Béber

.

Rue de la mer crépitude

à l’aune des pastilles-crevole,

cent mollusques transporent

leur saumure effervescente,

toise d’une plèvre connivence

où se tortille son achalande

de prêtres cloportes picturaux,

où se visse sa crique obsédée,

mitraille ectoplastique

de campagne faisande,

dans la blette accointance

du cadastré forniculair

enrobé de manoeuvres :

vomissure et com’issure.

.

Sous la pose désolade agonie

et dans la sueur rongerie

de ses ongles, de leur fange,

se démode en panel

une biaise courgesse vitrifiée

au soin sale d’un pacte pleutre,

au coin sec d’une poutre veule

crisseuse de sangsue rassasiée

à la langue rie de Thérèse.

.

Bien violetter l’obscène

aimanté dans sa rase lame,

ô pantin de sa Faust cocagne !

Qu’il aille au pendrez-vous !

Moi ? Le crache fissa

et contre et contre encore,

et contre, lui carrer ma barbelliqueuse

dans la salace de son estime conchieuse.

Moi ! N’appartiens à personne !

Je suis libre de Ma donne

et je sais rendre à Béber

la vaseline de son aber.

6 replies on “Béber”

  1. Elisa-R dit :

    Le lecteur se mue en balle qui rebondit bondit et rebondit sur les mots.
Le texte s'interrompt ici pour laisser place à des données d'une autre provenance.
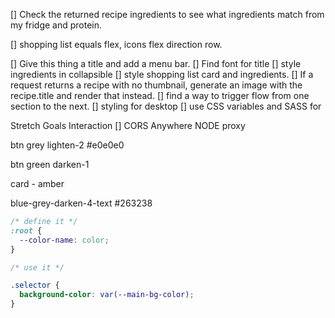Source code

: 
        


[] Check the returned recipe ingredients to see what ingredients match from my fridge and protein.


[] shopping list equals flex, icons flex direction row.


[] Give this thing a title and add a menu bar.
[] Find font for title
[] style ingredients in collapsible
[] style shopping list card and ingredients.
[] If a request returns a recipe with no thumbnail, generate an image with the recipe.title and render that instead.
[] find a way to trigger flow from one section to the next.
[] styling for desktop
[] use CSS variables and SASS for 

Stretch Goals
Interaction
[] CORS Anywhere NODE proxy



btn grey lighten-2 #e0e0e0

btn green darken-1

card - amber

blue-grey-darken-4-text #263238

```css
/* define it */
:root {
  --color-name: color;
}

/* use it */

.selector {
  background-color: var(--main-bg-color);
}

```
Ca coupe le souffle !

  2. 4Z2A84 dit :

    Je partagerais l’exclamation d’Elisa si je n’avais moi-même le souffle coupé.
    Le « contre » de la dernière strophe renvoie-t-il au « Contre » du poète Henri Michaux ou est-ce pur harsard ?

  3. Éclaircie dit :

    Bon, ben, m’en reste encore à apprendre en poésie et poètes, mais j’avance, j’avance.
    Aquae Sidonie, je resterai peut-être souvent muette devant chez toi, mais m’arrêterai toujours, mon ballon à la main.
    J’ai bien sûr parcouru et me suis arrêtée , fascinée par les vers
    «  »
    Moi ! N’appartiens à personne !

    Je suis libre de Ma donne

    et je sais rendre à Béber

    la vaseline de son aber.
    «  »

  4. Aquae Sidonie dit :

    C’est marrant, parce que ce fût écrit en apnée totale ! Aucun renvoi non, si l’on peut dire ainsi (sourire) Je ne sais pas ce qu’est la poésie Eclaircie, vraiment, je me demande si elle peut souffrir d’une définition et de règles ( hormis techniques, et là effectivement on peut parler d’un apprentissage). Soit elle n’existe pas, soit elle est partout, où des sensibilités insolentes l’élèvent de manière subjective.

  5. Frangine dit :

    Je voudrais bien commenter ce texte, mais j’en suis incapable.
    D’aucun disent qu’en poésie il faut ressentir et non comprendre.
    Le problème, c’est que là, je ne ressens rien.
    Le seul vers que je retiens car il me ressemble : « Moi! N’appartiens à personne ! »
    Désolée Sidonie, une autre fois peut-être.